May placed in the top 3 at regionals on one of the most difficult horses.

The world of show horses is filled with big names and big pocketbooks, with most using their money to buy what May refers to as “push-button horses,” or horses that can do almost anything. Where May differs from the majority of his competition is that he has learned, competed on, and won with horses whose retail values are nowhere near the hundreds of thousands of dollars some folks invest in.

"Most of the riders in reining I was showing against show in the NRHA, and I’ve never owned a reining horse. I had to go in there and compete against the ones who show all the time and still won. That’s the coolest thing — I didn't have everything handed to me like some of the other riders and I appreciate that."

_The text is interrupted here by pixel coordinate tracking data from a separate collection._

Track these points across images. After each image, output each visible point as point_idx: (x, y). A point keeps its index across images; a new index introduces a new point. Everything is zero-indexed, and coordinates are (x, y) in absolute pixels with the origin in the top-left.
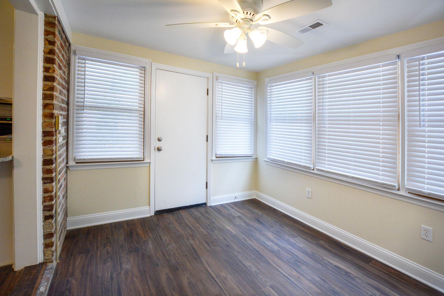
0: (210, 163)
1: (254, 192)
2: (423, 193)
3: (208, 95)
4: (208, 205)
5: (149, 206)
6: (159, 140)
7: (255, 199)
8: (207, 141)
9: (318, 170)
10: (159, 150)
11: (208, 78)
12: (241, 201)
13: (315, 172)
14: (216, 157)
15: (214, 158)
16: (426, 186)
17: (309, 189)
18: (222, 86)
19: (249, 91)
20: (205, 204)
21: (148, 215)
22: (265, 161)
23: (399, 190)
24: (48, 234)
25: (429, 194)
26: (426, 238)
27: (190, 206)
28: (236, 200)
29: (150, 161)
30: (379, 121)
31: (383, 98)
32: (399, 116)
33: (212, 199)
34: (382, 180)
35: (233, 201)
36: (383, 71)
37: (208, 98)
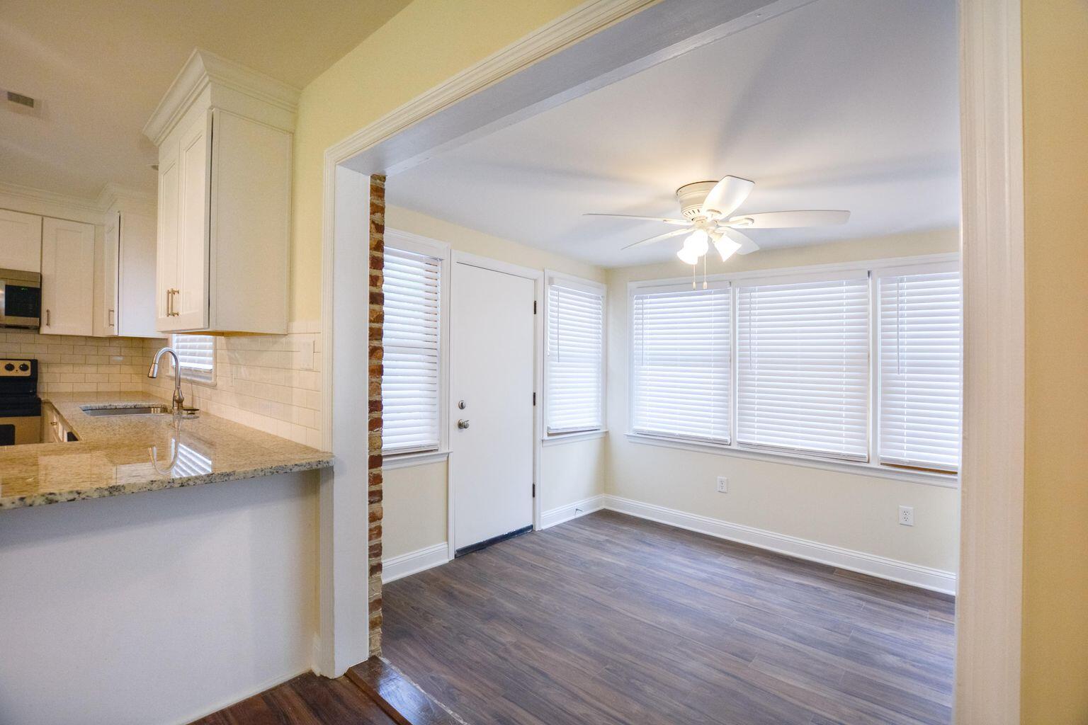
0: (539, 446)
1: (603, 496)
2: (903, 462)
3: (535, 313)
4: (537, 529)
5: (446, 543)
6: (462, 406)
7: (604, 509)
8: (534, 404)
9: (740, 443)
10: (461, 426)
11: (535, 280)
12: (586, 515)
13: (734, 447)
14: (549, 435)
15: (546, 437)
16: (905, 452)
17: (724, 478)
18: (558, 296)
19: (595, 303)
20: (531, 527)
21: (446, 561)
22: (628, 436)
23: (868, 462)
24: (375, 601)
25: (910, 462)
26: (905, 523)
27: (508, 534)
28: (579, 515)
29: (447, 451)
30: (841, 364)
31: (847, 331)
32: (869, 356)
33: (542, 516)
34: (847, 449)
35: (573, 517)
36: (847, 291)
37: (535, 321)
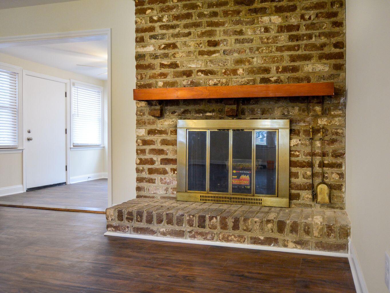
0: (69, 150)
1: (102, 173)
3: (66, 97)
4: (68, 183)
5: (22, 185)
6: (29, 132)
7: (103, 178)
8: (66, 133)
10: (29, 139)
11: (66, 84)
14: (74, 146)
15: (72, 147)
18: (77, 90)
19: (97, 94)
20: (65, 183)
21: (22, 192)
27: (53, 184)
28: (90, 180)
29: (22, 148)
33: (71, 178)
35: (87, 180)
37: (66, 100)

“Some people have $250,000 to $300,000 horses. My parents would think I was crazy if I asked for that. I wouldn't even think of asking for that expensive of a horse. In the long run, it’s been really good. I’m more appreciative because of how hard I’ve had to work for it. If I hadn’t had to work for it I probably would’ve been burnt out a long time ago. I think it made me a lot better and makes me strive to keep getting better.”

Over the course of a year, May estimates that he participates in anywhere from 30 to 40 different shows, which can take him out on the road for upwards of a month at a time. The young man feels his being home schooled greatly helped with his schedule, as it gave him flexibility with his schoolwork.

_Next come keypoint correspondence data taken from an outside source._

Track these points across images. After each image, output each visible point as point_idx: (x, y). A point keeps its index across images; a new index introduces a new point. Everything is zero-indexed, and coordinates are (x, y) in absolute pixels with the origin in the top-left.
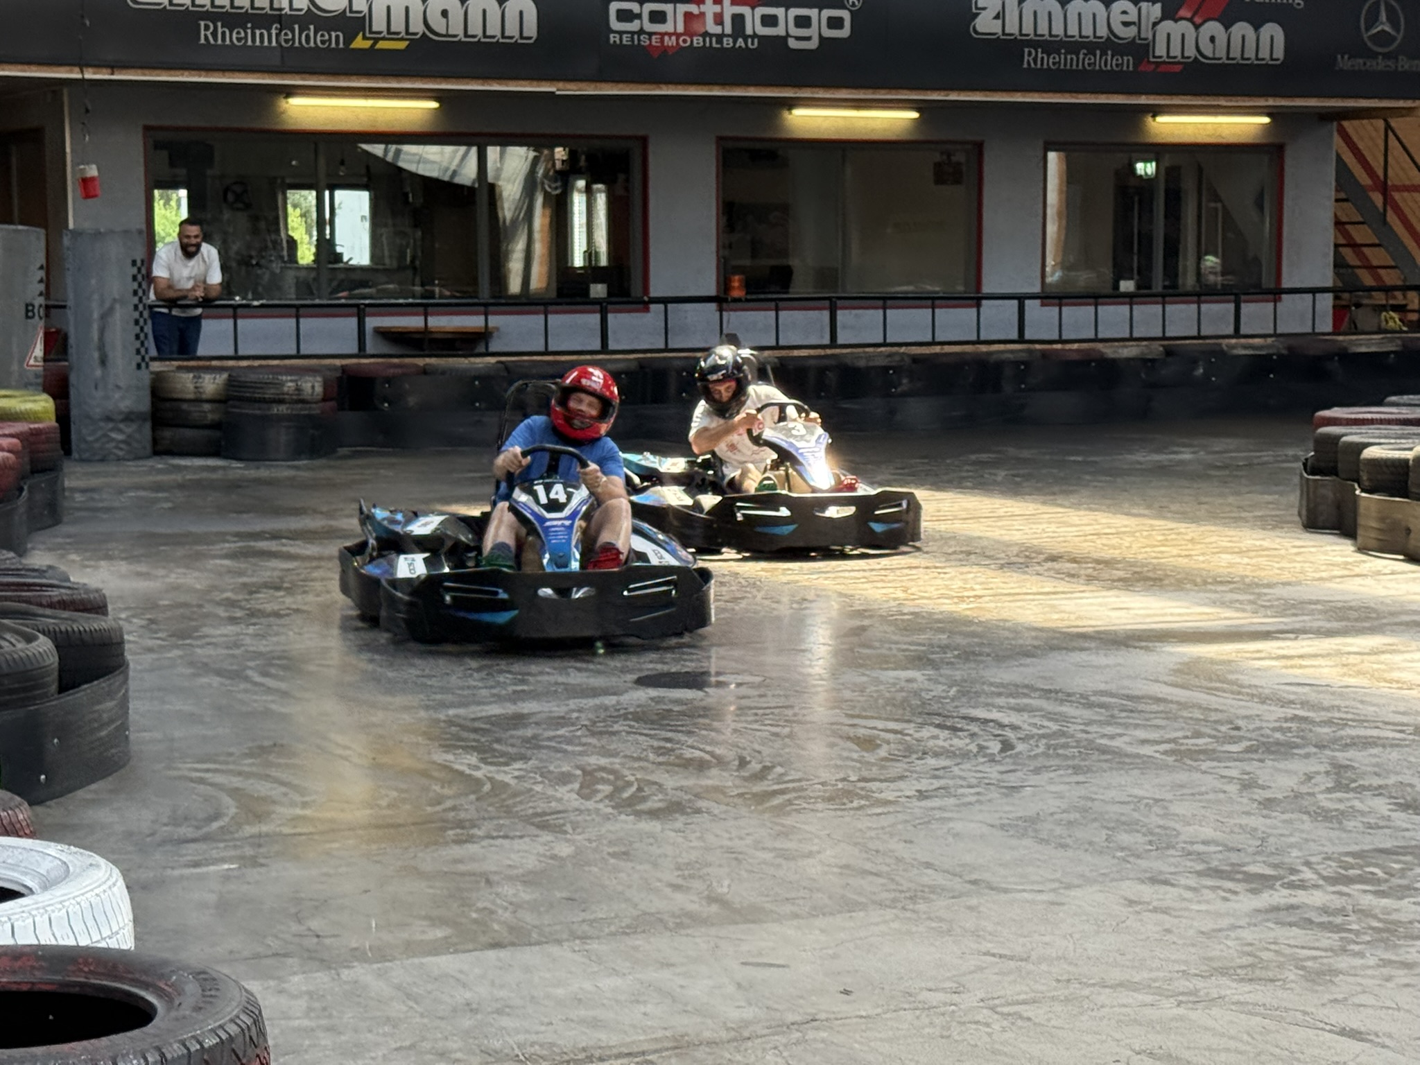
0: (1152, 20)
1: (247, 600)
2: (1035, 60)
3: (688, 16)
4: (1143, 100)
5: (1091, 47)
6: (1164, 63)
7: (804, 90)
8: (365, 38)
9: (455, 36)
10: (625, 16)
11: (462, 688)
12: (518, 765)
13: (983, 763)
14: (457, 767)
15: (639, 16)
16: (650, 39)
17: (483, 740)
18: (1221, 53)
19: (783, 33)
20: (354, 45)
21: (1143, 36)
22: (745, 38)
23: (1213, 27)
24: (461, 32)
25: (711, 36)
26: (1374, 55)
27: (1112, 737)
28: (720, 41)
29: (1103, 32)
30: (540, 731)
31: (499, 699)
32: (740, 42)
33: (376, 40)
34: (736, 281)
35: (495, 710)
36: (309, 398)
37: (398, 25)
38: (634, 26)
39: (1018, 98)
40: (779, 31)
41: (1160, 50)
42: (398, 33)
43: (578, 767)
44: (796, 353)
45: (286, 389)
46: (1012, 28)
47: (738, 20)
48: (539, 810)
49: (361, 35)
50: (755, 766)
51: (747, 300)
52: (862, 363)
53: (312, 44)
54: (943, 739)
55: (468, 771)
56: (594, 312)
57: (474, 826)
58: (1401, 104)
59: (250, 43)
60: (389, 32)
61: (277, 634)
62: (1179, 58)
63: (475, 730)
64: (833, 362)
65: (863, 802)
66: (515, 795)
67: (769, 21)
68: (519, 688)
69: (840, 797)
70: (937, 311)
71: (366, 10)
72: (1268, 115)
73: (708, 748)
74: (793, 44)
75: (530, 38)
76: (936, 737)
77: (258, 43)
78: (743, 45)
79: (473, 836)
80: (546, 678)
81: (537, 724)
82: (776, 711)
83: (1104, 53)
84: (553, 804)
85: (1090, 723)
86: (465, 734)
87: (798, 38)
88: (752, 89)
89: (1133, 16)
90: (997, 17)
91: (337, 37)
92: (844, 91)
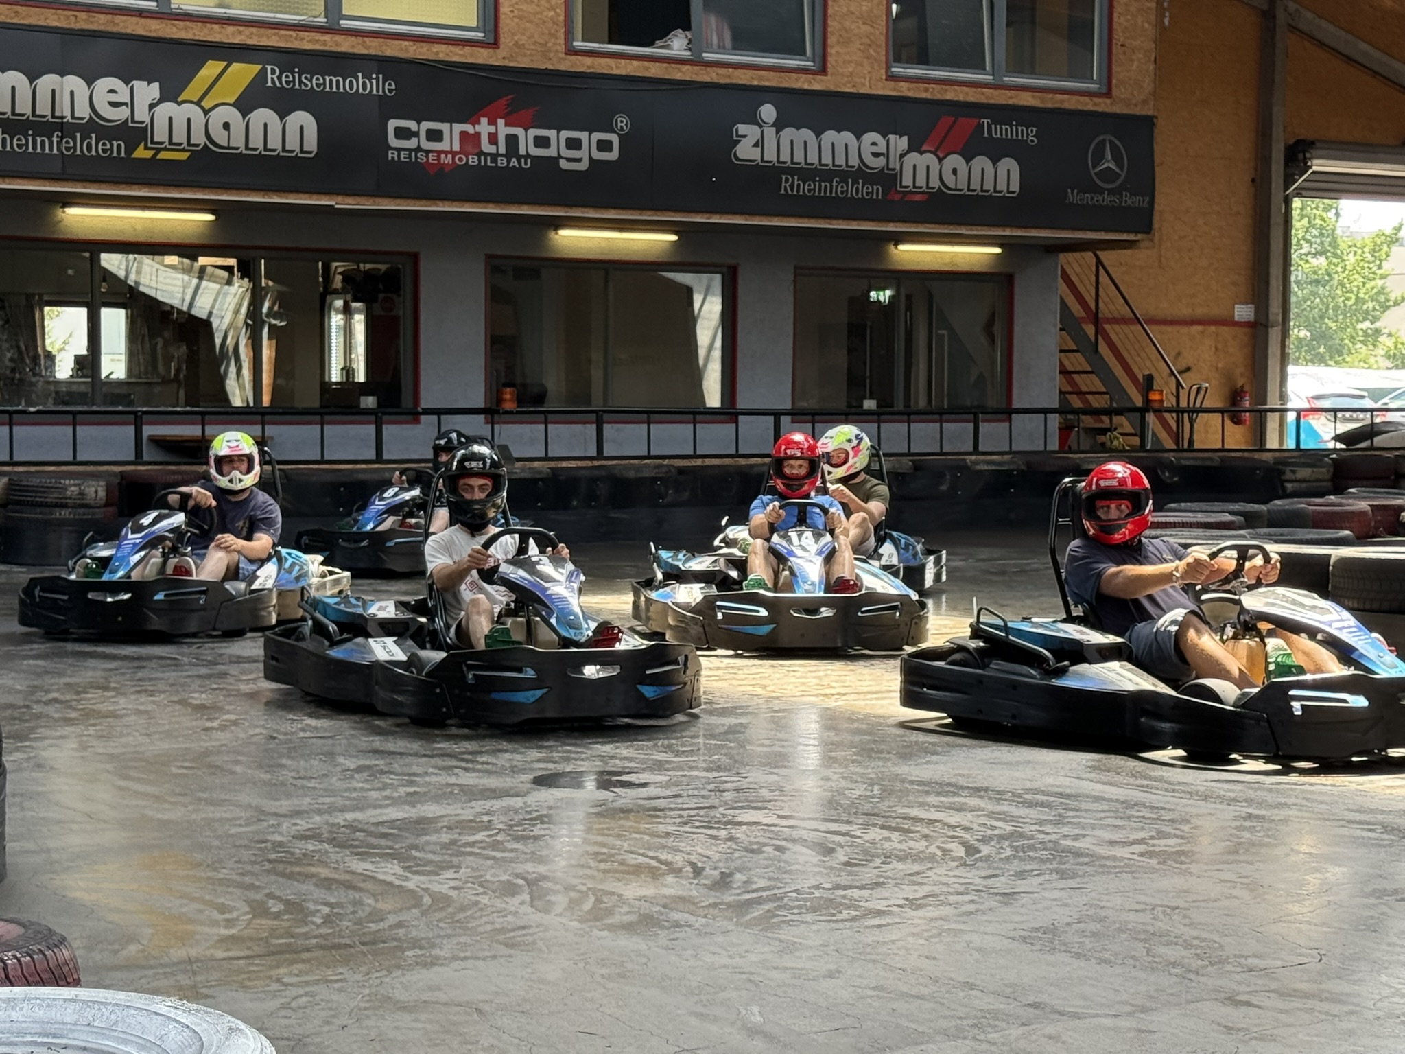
0: (899, 152)
1: (78, 701)
2: (792, 186)
3: (463, 135)
4: (891, 227)
5: (844, 175)
6: (911, 192)
7: (574, 209)
8: (146, 148)
9: (237, 148)
10: (402, 133)
11: (347, 790)
12: (450, 874)
13: (957, 867)
14: (381, 877)
15: (416, 134)
16: (427, 156)
17: (397, 846)
18: (963, 184)
19: (555, 155)
20: (135, 155)
21: (891, 166)
22: (519, 158)
23: (956, 160)
24: (242, 145)
25: (486, 155)
26: (1101, 191)
27: (1076, 838)
28: (494, 160)
29: (854, 161)
30: (456, 836)
31: (395, 802)
32: (514, 162)
33: (158, 151)
34: (508, 393)
35: (393, 813)
36: (92, 502)
37: (180, 136)
38: (412, 143)
39: (776, 222)
40: (551, 152)
41: (907, 181)
42: (180, 144)
43: (518, 876)
44: (564, 464)
45: (69, 493)
46: (770, 155)
47: (512, 141)
48: (498, 926)
49: (142, 145)
50: (712, 874)
51: (518, 413)
52: (631, 474)
53: (93, 153)
54: (895, 842)
55: (397, 882)
56: (369, 423)
57: (433, 946)
58: (1124, 237)
59: (30, 150)
60: (171, 143)
61: (122, 735)
62: (924, 189)
63: (384, 836)
64: (603, 473)
65: (854, 913)
66: (463, 909)
67: (542, 142)
68: (412, 790)
69: (826, 907)
70: (698, 426)
71: (148, 120)
72: (1000, 246)
73: (651, 853)
74: (564, 165)
75: (310, 152)
76: (889, 839)
77: (39, 150)
78: (516, 164)
79: (438, 958)
80: (434, 779)
81: (449, 828)
82: (702, 812)
83: (855, 182)
84: (510, 918)
85: (1042, 823)
86: (374, 841)
87: (569, 160)
88: (525, 207)
89: (882, 148)
90: (756, 145)
91: (119, 146)
92: (613, 211)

While most would find it hard to keep a balanced work and social life, May credits having great friends who help him maintain a normal life amidst all of the competition.

Like most people his age, May is now considering what route he wants his life to take.

“I could see myself being a trainer. I’m also planning on working under my dad some, with the family construction company.”

Currently, May has more competition and shows on the horizon. He plans to take a 3-year-old black mare named She’s Not Available, or Annie as she’s referred to in everyday life to the National Snaffle Bit Association World Championships in Tulsa, Okla., next month.

“Annie just absolutely wants to please you, and is right there ready to do her job. For the most part, she naturally wanted to do everything for us,” May explained. “Mares will either lay their life down for you or they won't work for you, it’s one or the other. Most of the time, they take care of you, though. They are more sensitive and more careful. You couldn’t get Annie to kick or flip over on you.”

Besides the NSBA Championships in August, May has plans to show Annie at the All American Quarter Horse Congress in Ohio in October, under the guidance of Jason English Show Horses. The show is one of the largest in the country.

The Western Riding savant, who will be in next month’s issue of Sports Illustrated, is all business when it comes down to show time. Prior to competition May ensures that his appearance and dress are immaculate and that his horse is ready to go. Once out in the arena, May’s perfectionist side kicks into overdrive.

“I’m always thinking about making sure that everything is done right. In horsemanship, it’s so meticulous. If your hand is a half an inch off and the judges see it from the side angle, it looks bad. Everything has to be sharp, squared and perfect,” May described. I’m actually too big of a perfectionist. If my horse isn’t performing exactly how I want, I have to fix it. In reality, it can be better if you sit back and ride it out. The trainer in me wants to be doing corrections.”

“The horse and I are dance partners; you’ve got to be in sync with each other. If you don’t have an athletic horse, you’re done. If you don’t have a rider who’s athletic and can sit up there, you’re done. It’s definitely a duo thing.”

Ultimately, it is the horses that most impress May.

“I like the willingness of the horses — they can do all these different disciplines. Their athleticism is unbelievable. If you have a bad day and you go to the barn you aren’t having a bad day anymore. The horses all have a different personality.”